Henry Grimes, the legendary multi-instrumentalist and poet who worked alongside some of the biggest names in American jazz, has died, as WBGO reports. His wife Margaret Davis Grimes confirmed the news to the Jazz Foundation of America, according to reporter Nate Chinen. Grimes passed away from complications related to COVID-19; he was 84 years old.
Grimes’ decades-long career existed in two distinct phases. Its first iteration goes back to 1957, when he was a highly sought-after jazz bassist playing with some of the era’s biggest names. During this time Grimes worked with Sonny Rollins, Don Cherry, Billy Higgins, and Cecil Taylor. In the ’60s, he began to delve into the avant-garde, playing alongisde the late McCoy Tyner, Albert Ayler, and many more.

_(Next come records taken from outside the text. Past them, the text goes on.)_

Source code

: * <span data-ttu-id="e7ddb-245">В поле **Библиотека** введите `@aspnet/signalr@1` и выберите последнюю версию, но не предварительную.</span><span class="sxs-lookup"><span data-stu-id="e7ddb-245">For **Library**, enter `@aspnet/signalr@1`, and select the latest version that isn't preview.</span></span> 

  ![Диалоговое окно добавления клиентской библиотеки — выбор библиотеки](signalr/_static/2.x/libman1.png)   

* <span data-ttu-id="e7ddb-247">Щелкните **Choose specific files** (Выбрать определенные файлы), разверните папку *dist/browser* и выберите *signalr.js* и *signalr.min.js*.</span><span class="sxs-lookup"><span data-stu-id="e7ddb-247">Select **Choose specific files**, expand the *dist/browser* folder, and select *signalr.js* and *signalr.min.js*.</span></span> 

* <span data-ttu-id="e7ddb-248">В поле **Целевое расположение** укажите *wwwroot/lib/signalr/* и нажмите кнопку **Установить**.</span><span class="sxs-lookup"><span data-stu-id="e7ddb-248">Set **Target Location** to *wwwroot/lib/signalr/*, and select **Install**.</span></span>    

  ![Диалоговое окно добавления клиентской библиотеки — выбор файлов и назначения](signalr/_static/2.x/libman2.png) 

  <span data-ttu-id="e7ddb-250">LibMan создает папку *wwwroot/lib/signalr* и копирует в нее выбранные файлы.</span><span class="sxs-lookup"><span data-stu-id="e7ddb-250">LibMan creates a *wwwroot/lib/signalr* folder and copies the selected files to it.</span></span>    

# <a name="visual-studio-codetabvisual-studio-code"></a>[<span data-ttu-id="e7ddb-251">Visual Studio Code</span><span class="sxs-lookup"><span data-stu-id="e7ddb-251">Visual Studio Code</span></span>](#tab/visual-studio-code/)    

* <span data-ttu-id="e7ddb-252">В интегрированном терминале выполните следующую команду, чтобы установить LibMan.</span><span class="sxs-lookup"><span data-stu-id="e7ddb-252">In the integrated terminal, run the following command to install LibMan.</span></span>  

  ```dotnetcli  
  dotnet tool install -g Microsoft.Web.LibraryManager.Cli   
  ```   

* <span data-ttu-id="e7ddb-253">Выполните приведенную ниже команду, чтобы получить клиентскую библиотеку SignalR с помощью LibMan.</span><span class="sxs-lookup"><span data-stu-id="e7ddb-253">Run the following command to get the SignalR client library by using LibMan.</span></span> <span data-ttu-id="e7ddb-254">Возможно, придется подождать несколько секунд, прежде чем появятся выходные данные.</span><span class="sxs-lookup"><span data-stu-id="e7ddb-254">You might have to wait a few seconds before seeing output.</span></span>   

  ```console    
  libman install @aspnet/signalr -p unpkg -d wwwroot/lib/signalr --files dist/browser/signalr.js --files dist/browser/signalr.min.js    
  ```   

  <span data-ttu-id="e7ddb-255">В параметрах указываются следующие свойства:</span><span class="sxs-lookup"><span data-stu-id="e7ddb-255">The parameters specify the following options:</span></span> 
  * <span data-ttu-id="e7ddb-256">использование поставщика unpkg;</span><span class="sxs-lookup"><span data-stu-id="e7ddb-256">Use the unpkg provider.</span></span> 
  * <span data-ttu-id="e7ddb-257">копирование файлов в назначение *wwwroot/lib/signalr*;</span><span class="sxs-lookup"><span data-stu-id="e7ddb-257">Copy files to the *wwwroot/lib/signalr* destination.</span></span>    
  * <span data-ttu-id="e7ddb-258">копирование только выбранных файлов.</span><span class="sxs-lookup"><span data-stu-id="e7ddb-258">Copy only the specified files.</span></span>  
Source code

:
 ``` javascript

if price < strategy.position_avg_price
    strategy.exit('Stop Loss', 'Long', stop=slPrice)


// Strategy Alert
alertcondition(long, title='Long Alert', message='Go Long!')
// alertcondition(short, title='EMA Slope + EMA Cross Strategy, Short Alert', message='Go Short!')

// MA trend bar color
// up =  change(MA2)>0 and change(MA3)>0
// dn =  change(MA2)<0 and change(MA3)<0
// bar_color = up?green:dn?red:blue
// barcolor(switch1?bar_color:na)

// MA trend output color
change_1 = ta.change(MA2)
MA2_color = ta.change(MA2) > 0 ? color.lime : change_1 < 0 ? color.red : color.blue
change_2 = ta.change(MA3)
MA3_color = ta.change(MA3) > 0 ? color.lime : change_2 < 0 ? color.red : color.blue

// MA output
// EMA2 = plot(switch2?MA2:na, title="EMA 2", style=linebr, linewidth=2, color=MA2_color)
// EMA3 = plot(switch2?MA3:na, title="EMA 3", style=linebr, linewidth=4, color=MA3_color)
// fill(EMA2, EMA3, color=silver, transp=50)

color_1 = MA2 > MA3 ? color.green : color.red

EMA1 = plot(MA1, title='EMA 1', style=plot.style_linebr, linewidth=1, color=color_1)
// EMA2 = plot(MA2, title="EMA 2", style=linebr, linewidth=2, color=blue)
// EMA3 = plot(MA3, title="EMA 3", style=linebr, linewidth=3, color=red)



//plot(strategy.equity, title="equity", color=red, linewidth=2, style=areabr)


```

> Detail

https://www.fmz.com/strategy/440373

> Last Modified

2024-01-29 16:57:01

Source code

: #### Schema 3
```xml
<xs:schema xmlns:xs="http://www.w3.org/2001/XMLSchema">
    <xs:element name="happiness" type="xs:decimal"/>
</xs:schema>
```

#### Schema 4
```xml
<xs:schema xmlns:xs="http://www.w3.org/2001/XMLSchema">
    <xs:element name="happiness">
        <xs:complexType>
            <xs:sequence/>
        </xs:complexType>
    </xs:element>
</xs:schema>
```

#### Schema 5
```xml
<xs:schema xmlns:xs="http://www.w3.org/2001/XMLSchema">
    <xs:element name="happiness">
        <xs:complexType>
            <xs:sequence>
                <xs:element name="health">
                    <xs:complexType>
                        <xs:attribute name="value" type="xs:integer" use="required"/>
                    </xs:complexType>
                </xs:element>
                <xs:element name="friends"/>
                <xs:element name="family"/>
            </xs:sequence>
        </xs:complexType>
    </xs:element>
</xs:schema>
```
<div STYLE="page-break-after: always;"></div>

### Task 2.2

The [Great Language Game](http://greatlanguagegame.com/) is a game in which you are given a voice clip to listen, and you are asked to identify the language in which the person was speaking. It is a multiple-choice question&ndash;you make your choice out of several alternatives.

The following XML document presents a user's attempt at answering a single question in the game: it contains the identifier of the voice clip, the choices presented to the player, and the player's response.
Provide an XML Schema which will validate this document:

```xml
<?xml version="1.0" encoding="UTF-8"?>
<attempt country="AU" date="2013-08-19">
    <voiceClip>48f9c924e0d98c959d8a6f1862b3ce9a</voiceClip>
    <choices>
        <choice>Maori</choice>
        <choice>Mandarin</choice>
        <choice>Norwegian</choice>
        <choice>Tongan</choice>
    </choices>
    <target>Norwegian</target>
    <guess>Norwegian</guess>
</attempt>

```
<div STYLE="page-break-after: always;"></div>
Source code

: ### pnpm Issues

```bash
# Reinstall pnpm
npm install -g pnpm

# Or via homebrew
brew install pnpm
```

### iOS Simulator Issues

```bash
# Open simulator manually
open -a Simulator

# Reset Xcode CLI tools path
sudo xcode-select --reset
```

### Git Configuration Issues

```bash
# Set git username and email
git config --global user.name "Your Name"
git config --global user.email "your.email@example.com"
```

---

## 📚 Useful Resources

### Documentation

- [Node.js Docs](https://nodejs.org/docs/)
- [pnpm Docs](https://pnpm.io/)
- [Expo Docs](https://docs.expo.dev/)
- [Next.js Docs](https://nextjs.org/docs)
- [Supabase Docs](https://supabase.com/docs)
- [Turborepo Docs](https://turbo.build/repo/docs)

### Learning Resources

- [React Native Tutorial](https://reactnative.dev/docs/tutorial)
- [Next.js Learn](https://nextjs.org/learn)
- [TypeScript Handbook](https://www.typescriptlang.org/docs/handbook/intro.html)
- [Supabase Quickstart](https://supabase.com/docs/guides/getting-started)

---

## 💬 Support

But then, at the end of the ’60s, a trip to Los Angeles resulted in financial trouble for Grimes, causing him to have to pawn his instrument. Decades of inactivity would follow, during which he fell on hard times. It wasn’t until 2002, after he was tracked down by social worker Marshall Marrotte and was gifted a bass by William Parker, that Grimes began to play once more. He made a return to the stage in 2003, performing at the Vision Festival in New York City. He continued to play live and give workshops at colleges and universities throughout the 2010s.